Mereka pun rata-rata bukan anak muda yang tengah atau telah menempuh pendidikan sastra secara akademis, mungkin pula mereka tidak mengerti sastra atau puisi itu seperti apa secara keilmuan di perguruan tinggi. Mungkin satu atau dua orang ada, entahlah saat itu saya tidak mungkin menanyakan satu persatu latar belakang mereka.

Komunitas ini sendiri menyebar ke seluruh Indonesia dan mengambil konsep yang mirip dengan apa yang dilakukan penggagas awalnya di jakarta.
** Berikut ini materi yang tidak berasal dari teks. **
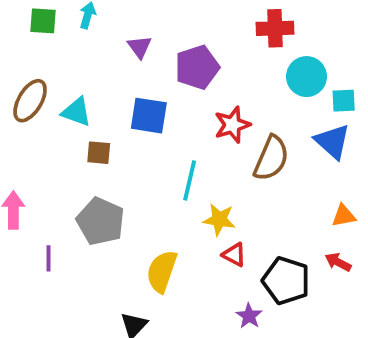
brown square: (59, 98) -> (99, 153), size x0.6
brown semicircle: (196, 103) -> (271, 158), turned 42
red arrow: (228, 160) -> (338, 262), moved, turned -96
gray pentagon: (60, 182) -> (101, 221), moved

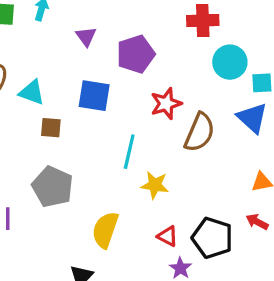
red triangle: (234, 255) -> (168, 236), moved

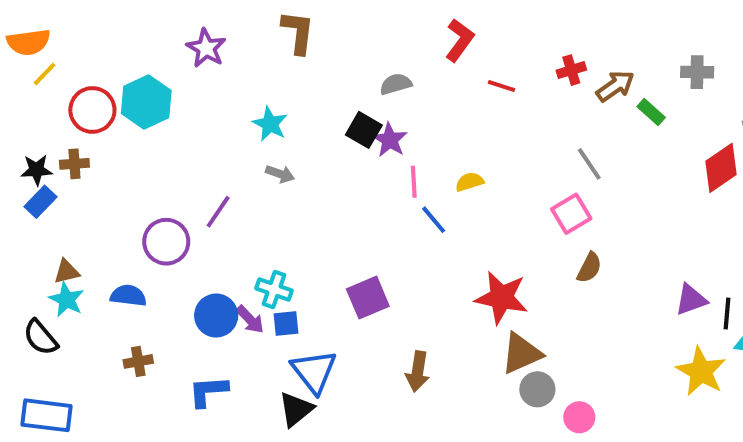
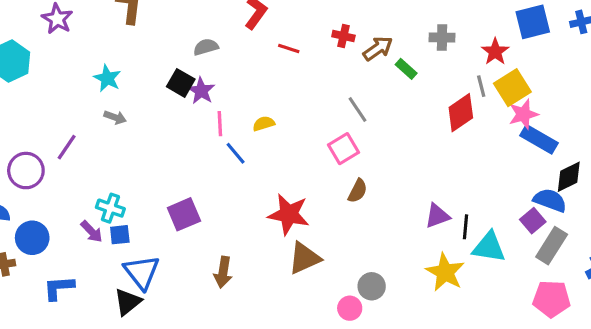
red cross: (571, 70) -> (343, 36), turned 30
blue circle: (216, 316) -> (32, 238), moved
gray circle: (537, 389) -> (372, 286), moved

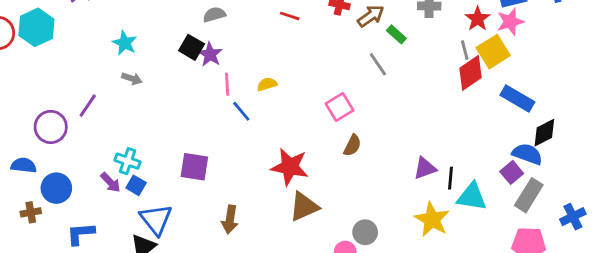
gray line: (358, 110) -> (378, 64), moved
red diamond: (461, 113) -> (470, 73), moved
pink star: (523, 114) -> (510, 22), moved
purple square: (184, 214) -> (194, 167), turned 32
blue square: (120, 235) -> (136, 185), turned 36

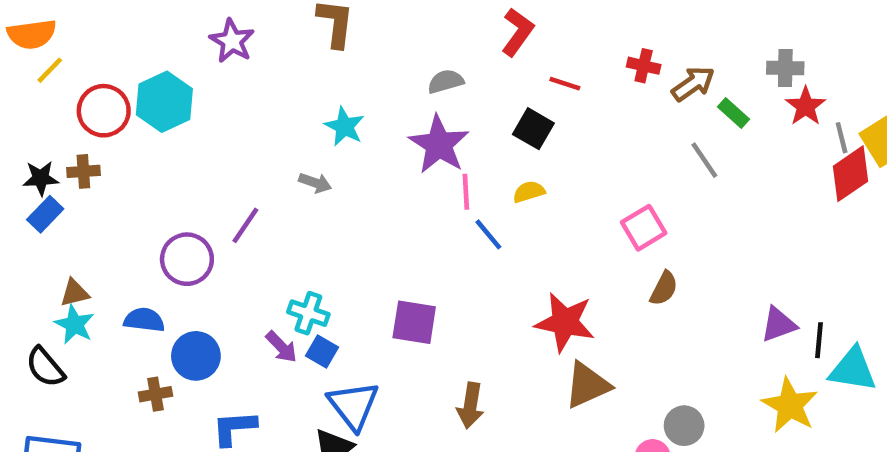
red star: (478, 19) -> (806, 106), moved
cyan star: (125, 43) -> (344, 126), moved
black square: (192, 47) -> (533, 129), moved
purple star: (210, 54) -> (439, 144), size x1.5

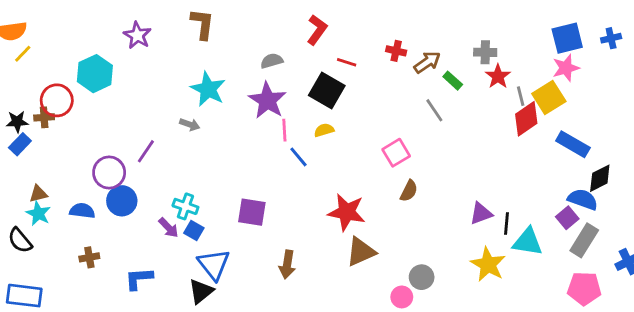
red circle: (104, 111) -> (57, 100), moved
cyan star: (344, 126) -> (208, 89), size x1.4
black square: (533, 129) -> (327, 90), size x1.4
blue circle: (196, 356) -> (122, 201), moved

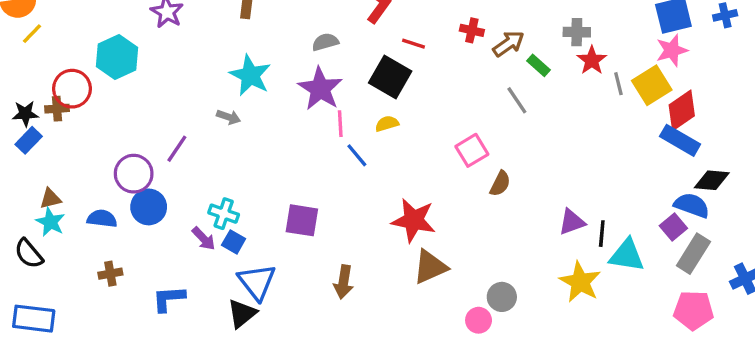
red diamond: (526, 119) -> (682, 110), moved
black diamond: (600, 178) -> (712, 180), turned 32
brown semicircle: (409, 191) -> (500, 184), moved

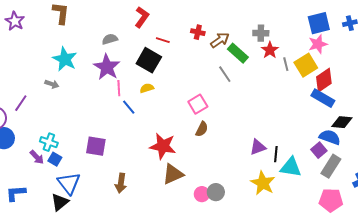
green rectangle: (538, 65) -> (238, 53), size x1.5
brown semicircle: (500, 184) -> (202, 129), moved
pink circle: (479, 320) -> (202, 194), moved

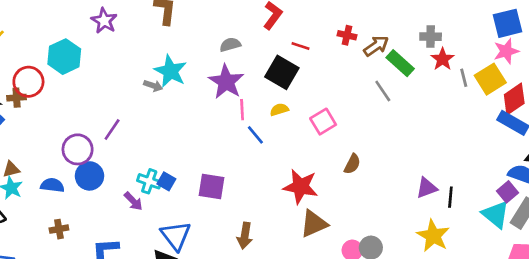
gray arrow: (52, 84) -> (153, 86), moved
pink square: (198, 104) -> (323, 122), moved
blue square: (55, 159) -> (166, 181), moved
cyan triangle: (291, 167) -> (496, 214), moved, turned 30

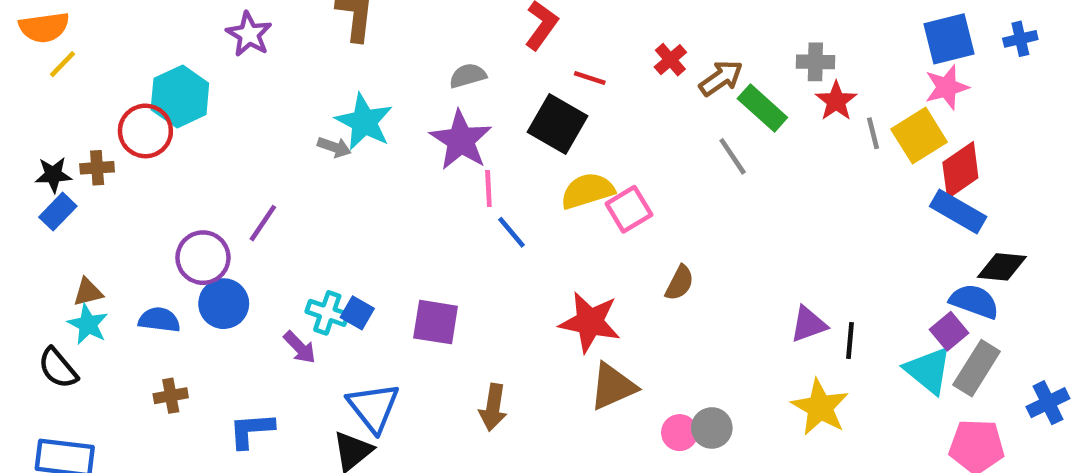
red cross: (347, 35) -> (670, 60), turned 36
red circle: (28, 82) -> (145, 131), moved
yellow semicircle: (279, 110) -> (587, 191), moved, size x1.6

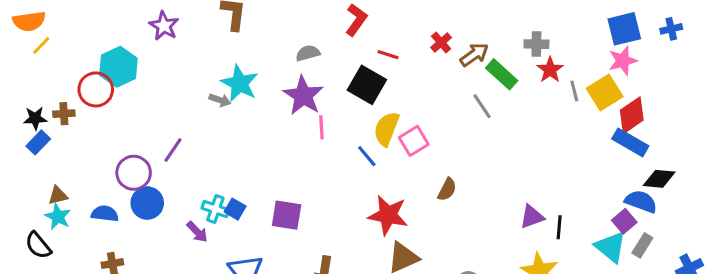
yellow semicircle: (587, 191) -> (387, 129), turned -52
blue line: (511, 232) -> (367, 156), moved
gray rectangle: (977, 368) -> (642, 245), size x0.7

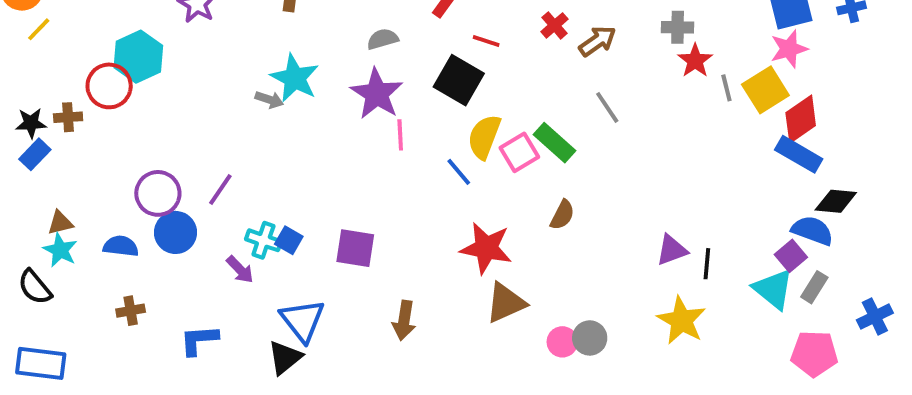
green rectangle: (502, 74) -> (555, 143), moved
purple line: (173, 150) -> (220, 189), moved

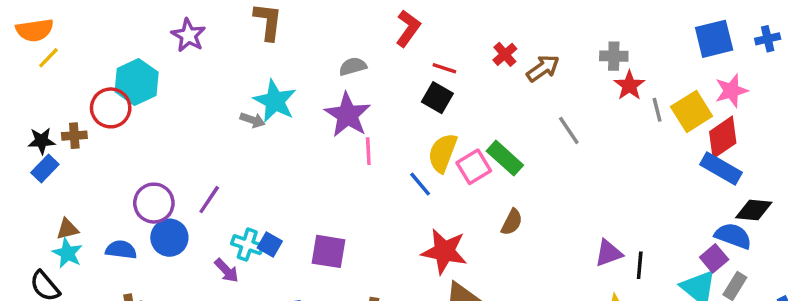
pink star: (789, 49) -> (731, 91), moved
black square: (459, 80) -> (437, 98), moved, size x0.7
gray line: (607, 107) -> (569, 130), moved

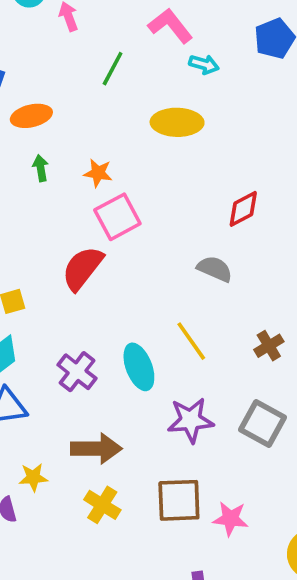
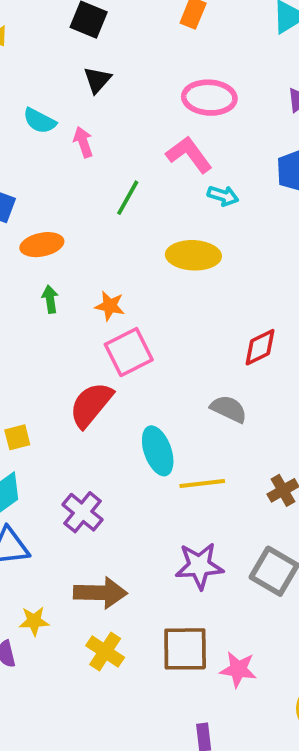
yellow line: (191, 341) -> (202, 483), turned -63
cyan ellipse: (139, 367) -> (158, 451), moved

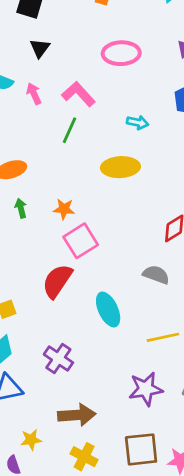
pink L-shape: (189, 155) -> (78, 94), moved
yellow line: (202, 483) -> (163, 337), moved

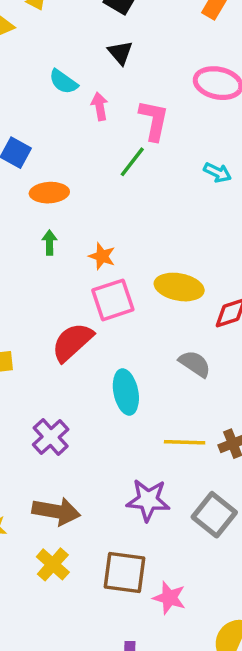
black triangle: (40, 48) -> (120, 53), turned -30
pink L-shape: (78, 94) -> (154, 120), turned 40
yellow ellipse: (120, 167) -> (179, 287), moved

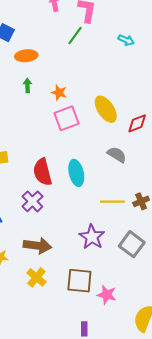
yellow ellipse: (179, 287) -> (106, 109), turned 48
red semicircle: (72, 342) -> (42, 172), moved, turned -60
purple star: (148, 500) -> (92, 237), turned 30

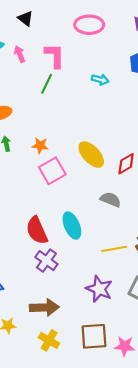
purple cross: (32, 201) -> (46, 261), moved

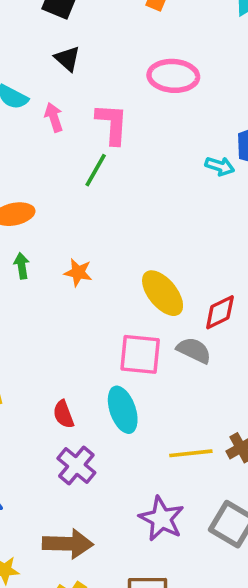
cyan arrow: (100, 80) -> (220, 166), moved
pink square: (52, 171) -> (140, 354), moved, turned 32
gray semicircle: (111, 200) -> (194, 350), moved
red semicircle: (37, 230) -> (63, 414), size x0.6

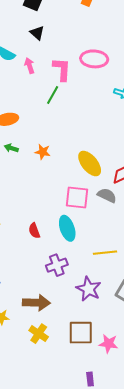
pink ellipse: (173, 76) -> (94, 59), moved
green arrow: (22, 266) -> (11, 148), turned -64
purple cross: (76, 466) -> (57, 265), moved, turned 30

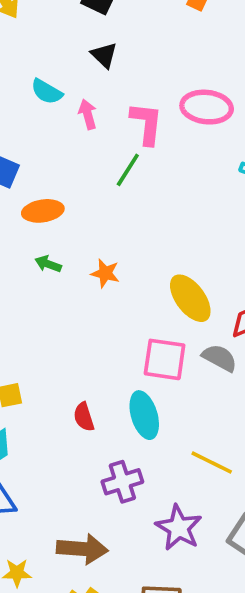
yellow line: (105, 253) -> (212, 463), turned 30

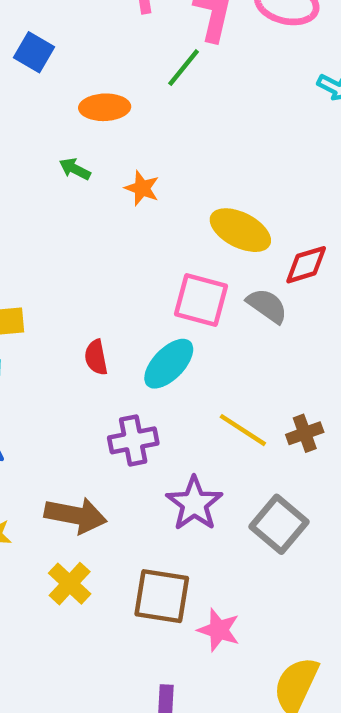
orange ellipse: (43, 211) -> (105, 107), moved
yellow ellipse: (190, 298) -> (240, 230), turned -33
cyan ellipse: (144, 415) -> (169, 364), turned 54

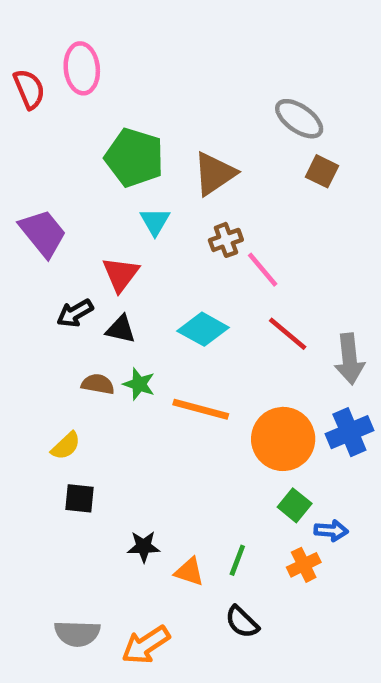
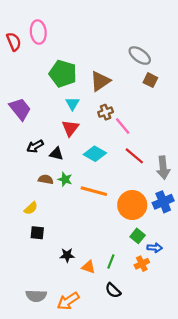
red triangle: (121, 274) -> (70, 128), moved

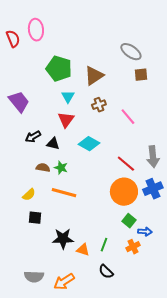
brown square: (150, 80) -> (141, 75), turned -32
pink line: (123, 126) -> (128, 117), moved
red line: (134, 156) -> (126, 164), moved
orange line: (94, 191) -> (64, 193), moved
black star: (67, 255) -> (63, 239), size x1.5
Berbagai komunitas dari kalangan muda lainnya pun secara organik tumbuh mandiri dan menggelar panggung sastra atau puisi dengan versi masing-masing

Beberapa tahun sesudahnya saya kemudian menjadi bagian dari penggerak beberapa komunitas yang secara rutin menggelar acara panggung sastra, seperti Sastra Semesta, Sastra Reboan, Ruang Puisi Kita, hingga Komunitas Literasi Betawi. Tentu saja dengan konsep masing-masing yang berbeda, baik itu tema, kemasan, tempat pelaksanaan, ataupun para pengisi acara yang dihadirkan. 

Dari semua yang saya ketahui, apakah itu yang saya terlibat sebagai penggeraknya, atau hanya sekadar hadir sebagai penyimak, dapat disimpulkan, bahwa pergelaran panggung sastra diadakan hanya sebagai wadah untuk menuangkan kecintaan terhadap sastra, literasi, puisi dan ekspresi seni semata. 

Dan bukan merupakan sebuah jalan pintas untuk para pengggiatnya agar dapat dilabeli gelar sebagai sastrawan. Mereka sangat menyadari untuk sampai pada level sebutan sastrawan, haruslah menciptakan karya sastra yang diketahui dan memberikan pengaruh bagi masyarakat luas, tidak sekadar menaikkan citra diri sendiri di kalangan yang telah sama-sama memahami sastra itu apa dan bagaimana.